Dire que rien n’est fait est erroné. À la suite aux drames les plus récents, plusieurs initiatives européennes ont été prises, comme un système européen de surveillance des frontières, Eurosur, ou le déploiement des forces d’intervention nationales ou européennes. Le sort des personnes naufragées a entraîné une évolution du partage des compétences entre les Etats nationaux avec une coopération autour du bateau portant secours.
À l’instar d’autres parlementaires, je soutiens aussi l’idée de créer un corps européen de gardes-frontières, et je considère comme indispensable d’augmenter le budget de Frontex pour répondre aux ambitions exprimées et aux besoins constatés sur le terrain.
Par ailleurs, la réforme du régime d’asile commune européen doit être accélérée.
La nature même du phénomène a changé en quelques mois, ce qui appelle à l’intensification de tous les efforts et à une action diplomatique d’ampleur nouvelle.
Il n’échappe à personne ici que, si l’idéologie dominante au sein de l’Europe est celle d’une coopération économique entre les Etats, ceux-ci gardent la main pour les sujets d’ordre public et de sécurité. Il faut donc une gestion plus solidaire des frontières. À ce titre, l’immigration de masse, notamment par la mer, doit être reconnue comme un sujet à part entière.
Il faut aussi une réévaluation des politiques d’asile et d’immigration de l’Union européenne. La politique à mettre en œuvre doit se fonder sur le postulat que nos frontières extérieures, qu’elles soient maritimes ou terrestres, sont les frontières de tous et doivent être gérées sur la base d’une solidarité réelle entre Etats membres, comme le garantit l’article 80 du traité de l’Union européenne.

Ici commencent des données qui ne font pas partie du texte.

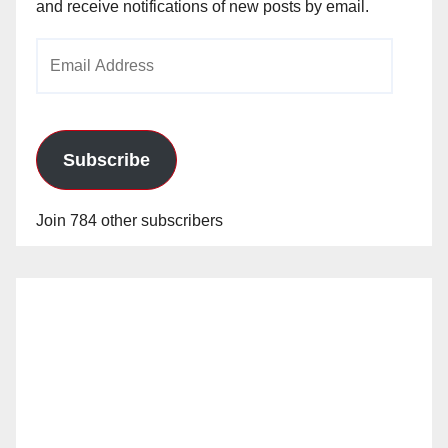
and receive notifications of new posts by email.
Email
Address
Subscribe
Join 784 other subscribers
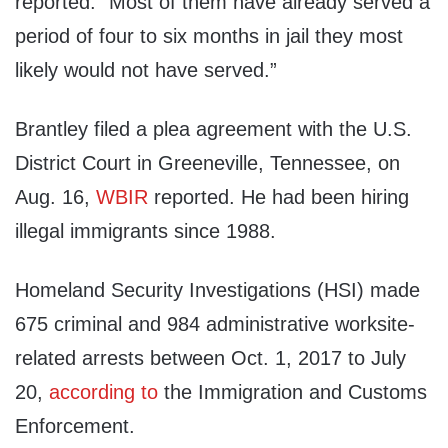
reported. “Most of them have already served a
period of four to six months in jail they most
likely would not have served.”
Brantley filed a plea agreement with the U.S.
District Court in Greeneville, Tennessee, on
Aug. 16,
WBIR
reported. He had been hiring
illegal immigrants since 1988.
Homeland Security Investigations (HSI) made
675 criminal and 984 administrative worksite-
related arrests between Oct. 1, 2017 to July
20,
according to
the Immigration and Customs
Enforcement.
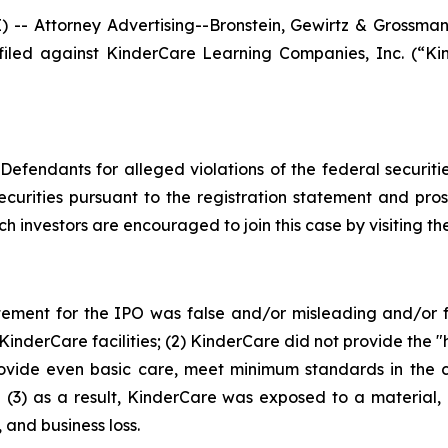
Attorney Advertising--Bronstein, Gewirtz & Grossman, L
n filed against KinderCare Learning Companies, Inc. (
efendants for alleged violations of the federal securities
urities pursuant to the registration statement and pro
ch investors are encouraged to join this case by visiting the 
tement for the IPO was false and/or misleading and/or fa
derCare facilities; (2) KinderCare did not provide the "hig
ovide even basic care, meet minimum standards in the c
 (3) as a result, KinderCare was exposed to a material, 
 and business loss.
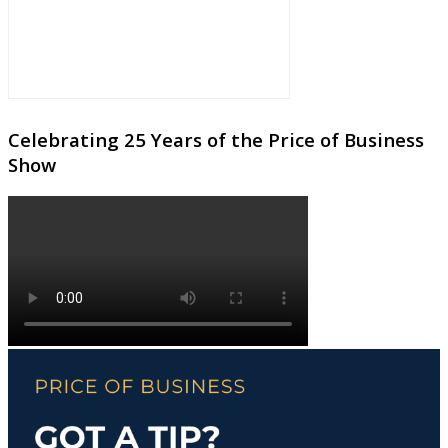
Celebrating 25 Years of the Price of Business
Show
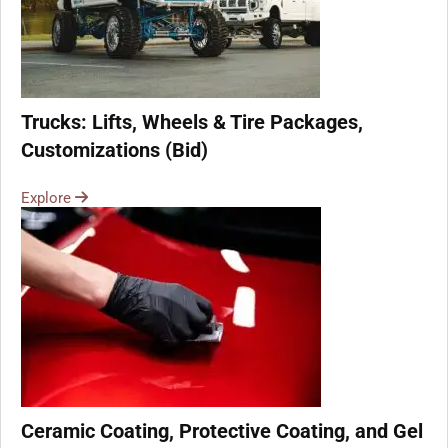
Trucks: Lifts, Wheels & Tire Packages,
Customizations (Bid)
Explore
Ceramic Coating, Protective Coating, and Gel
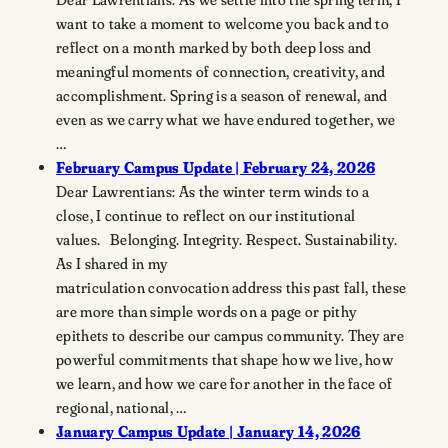
want to take a moment to welcome you back and to
reflect on a month marked by both deep loss and
meaningful moments of connection, creativity, and
accomplishment. Spring is a season of renewal, and
even as we carry what we have endured together, we
…
February Campus Update | February 24, 2026
Dear Lawrentians: As the winter term winds to a
close, I continue to reflect on our institutional
values. Belonging. Integrity. Respect. Sustainability.
As I shared in my
matriculation convocation address this past fall, these
are more than simple words on a page or pithy
epithets to describe our campus community. They are
powerful commitments that shape how we live, how
we learn, and how we care for another in the face of
regional, national, …
January Campus Update | January 14, 2026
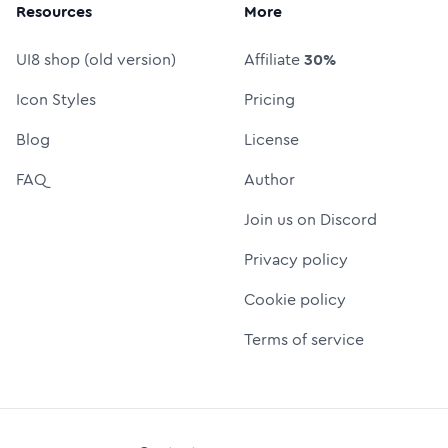
Resources
More
UI8 shop (old version)
Affiliate
30%
Icon Styles
Pricing
Blog
License
FAQ
Author
Join us on Discord
Privacy policy
Cookie policy
Terms of service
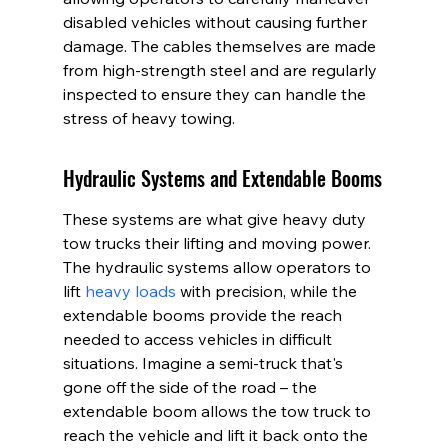
disabled vehicles without causing further 
damage. The cables themselves are made 
from high-strength steel and are regularly 
inspected to ensure they can handle the 
stress of heavy towing.
Hydraulic Systems and Extendable Booms
These systems are what give heavy duty 
tow trucks their lifting and moving power. 
The hydraulic systems allow operators to 
lift 
heavy loads
 with precision, while the 
extendable booms provide the reach 
needed to access vehicles in difficult 
situations. Imagine a semi-truck that's 
gone off the side of the road – the 
extendable boom allows the tow truck to 
reach the vehicle and lift it back onto the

Il faut enfin un approfondissement de la coopération au service de la paix sous l’égide de l’Europe et de l’ONU et une appréhension innovante, plus fine et plus opérationnelle des conflits dans cette partie du monde, qui sont souvent des conflits sociaux en ce sens qu’ils sont internes avant de s’internationaliser.
Le Conseil de l’Europe doit donc appeler à une nouvelle feuille de route sur ces questions importantes et difficiles.
Emile Durkheim disait « Il ne suffit […] pas que les sentiments soient forts, il faut qu’ils soient précis ». Je conclurai en disant que ce travail collectif consiste non seulement à proclamer des principes mais à en préciser et à en réaliser l’application.